The Pennsylvania Attorney General’s Office has reached another settlement with a retail electric generation supplier to resolve consumer complaints that it deceptively marketed its variable electric rates during the brutally cold winter of 2013-2014.

The attorney general’s office said New York-based IDT Energy Inc. agreed to pay $2.4 million worth of refunds to eligible customers in addition to the more than $4 million it has already paid. IDT, a subsidiary of the publicly traded electricity and natural gas supplier Genie Energy Ltd., has operations in six states, including Pennsylvania. Under the settlement, the company would also pay a civil penalty of $25,000 and give $75,000 to the Electric Distribution Companies’ hardship fund.

Winter 2013-2014 was one of the nation’s coldest in decades. It sent demand for natural gas to record-setting heights and forced price spikes that left power generators scrambling for gas and found grid operators left to fill any voids and direct electricity as they could. The IDT settlement must be approved by the Pennsylvania Public Utility Commission.

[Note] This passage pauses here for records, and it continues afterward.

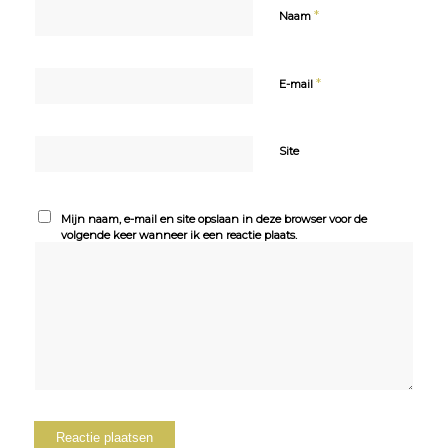
*
Naam
*
E-mail
Site
Mijn naam, e-mail en site opslaan in deze browser voor de
volgende keer wanneer ik een reactie plaats.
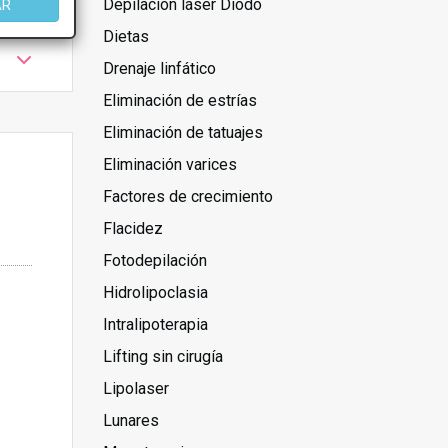
Depilación láser Diodo
AR
Dietas
Drenaje linfático
Eliminación de estrías
Eliminación de tatuajes
Eliminación varices
Factores de crecimiento
Flacidez
Fotodepilación
Hidrolipoclasia
Intralipoterapia
Lifting sin cirugía
Lipolaser
Lunares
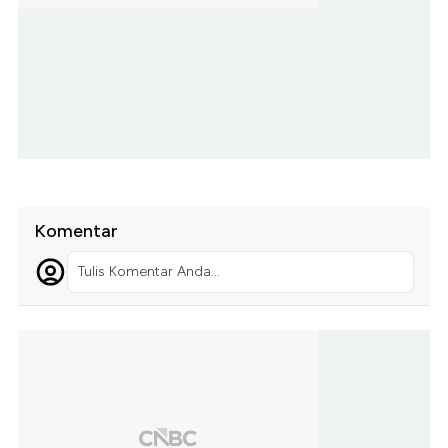
Komentar
Tulis Komentar Anda...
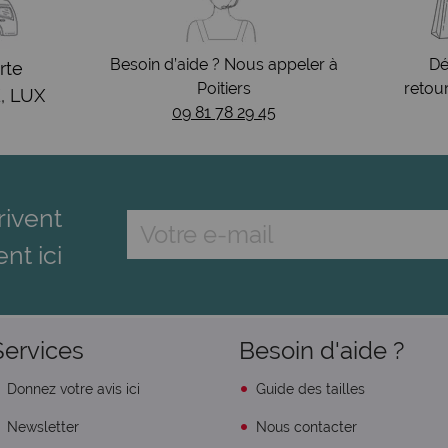
Besoin d’aide ? Nous appeler à
Dé
rte
Poitiers
retou
, LUX
09 81 78 29 45
rivent
ent ici
Services
Besoin d'aide ?
Donnez votre avis ici
Guide des tailles
Newsletter
Nous contacter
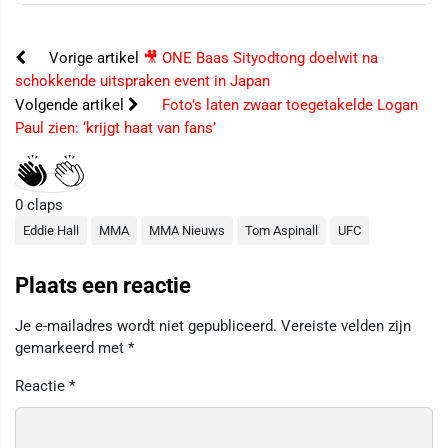
Vorige artikel
🎥 ONE Baas Sityodtong doelwit na
schokkende uitspraken event in Japan
Volgende artikel
Foto’s laten zwaar toegetakelde Logan
Paul zien: ‘krijgt haat van fans’
0
claps
Eddie Hall
MMA
MMA Nieuws
Tom Aspinall
UFC
Plaats een reactie
Je e-mailadres wordt niet gepubliceerd.
Vereiste velden zijn
gemarkeerd met
*
Reactie
*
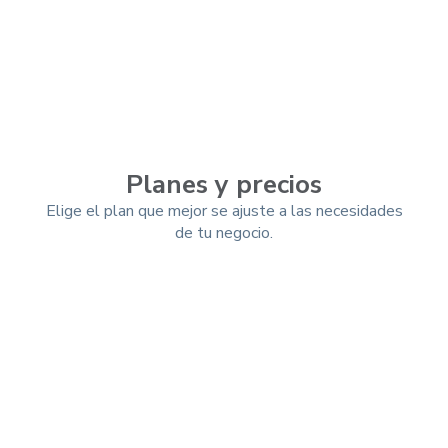
Planes y precios
Elige el plan que mejor se ajuste a las necesidades
de tu negocio.
Mensual
Trimestral
-10%
Anual
-25%
Esencial (App)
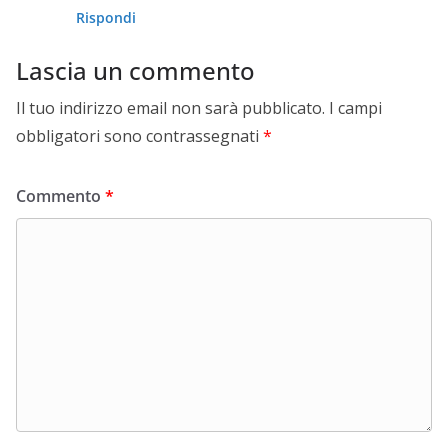
Rispondi
Lascia un commento
Il tuo indirizzo email non sarà pubblicato.
I campi
obbligatori sono contrassegnati
*
Commento
*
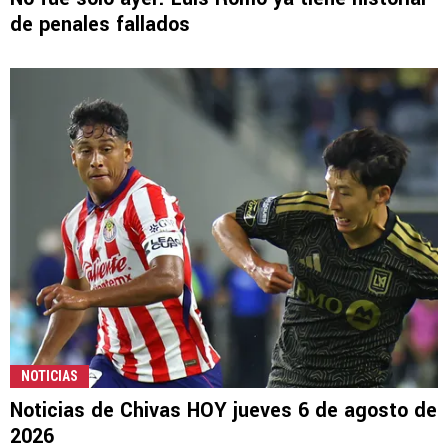
de penales fallados
NOTICIAS
Noticias de Chivas HOY jueves 6 de agosto de
2026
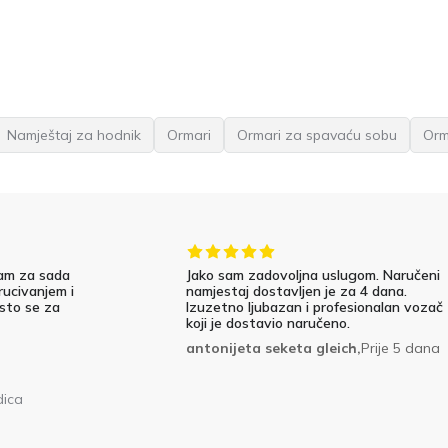
Namještaj za hodnik
Ormari
Ormari za spavaću sobu
Orm
am za sada
Jako sam zadovoljna uslugom. Naručeni
rucivanjem i
namjestaj dostavljen je za 4 dana.
 sto se za
Izuzetno ljubazan i profesionalan vozač
koji je dostavio naručeno.
antonijeta seketa gleich,
Prije 5 dana
dica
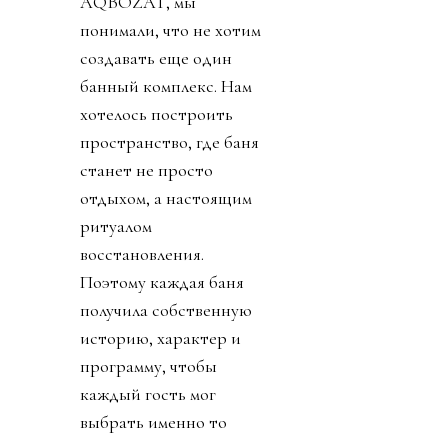
AQBOZAT, мы
понимали, что не хотим
создавать еще один
банный комплекс. Нам
хотелось построить
пространство, где баня
станет не просто
отдыхом, а настоящим
ритуалом
восстановления.
Поэтому каждая баня
получила собственную
историю, характер и
программу, чтобы
каждый гость мог
выбрать именно то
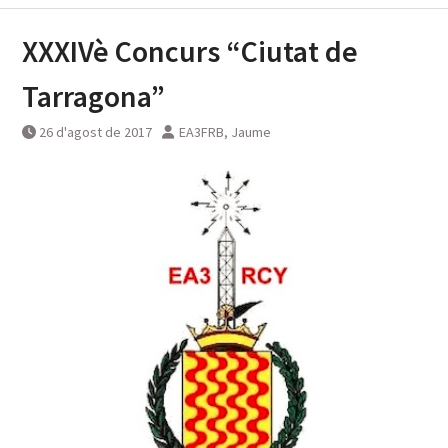
XXXIVè Concurs “Ciutat de
Tarragona”
26 d'agost de 2017
EA3FRB, Jaume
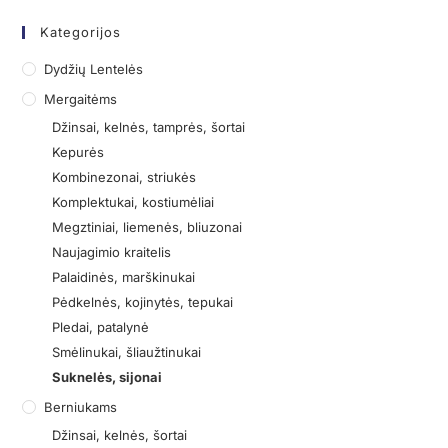
Kategorijos
Dydžių Lentelės
Mergaitėms
Džinsai, kelnės, tamprės, šortai
Kepurės
Kombinezonai, striukės
Komplektukai, kostiumėliai
Megztiniai, liemenės, bliuzonai
Naujagimio kraitelis
Palaidinės, marškinukai
Pėdkelnės, kojinytės, tepukai
Pledai, patalynė
Smėlinukai, šliaužtinukai
Suknelės, sijonai
Berniukams
Džinsai, kelnės, šortai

Attorney General Kathleen Kane received hundreds of calls and complaints from consumers regarding “unexpected and dramatic spikes in the cost of their electricity,” her office said in 2014. Kane’s office filed legal action against five electric generation suppliers, including IDT, Respond Power, Hiko Energy, Pennsylvania Gas & Electric (PaG&E) and Blue Pilot Energy shortly after it received those complaints.

Two other settlements with Hiko and PaG&E are pending.

In March, the attorney general’s office said it had reached a settlement with PaG&E for $2.3 million in refunds in addition to the $4.5 million that the company — also known as Energy Services Providers Inc. — had already paid eligible consumers (see Daily GPI, March 27).

Both the IDT and the PaG&E settlements would impose a more than one-year moratorium on selling variable rates in the state. Variable rates allow consumer bills to change month to month based on fluctuations in the market. The companies would be required to offer fixed-rate plans for terms longer than six months.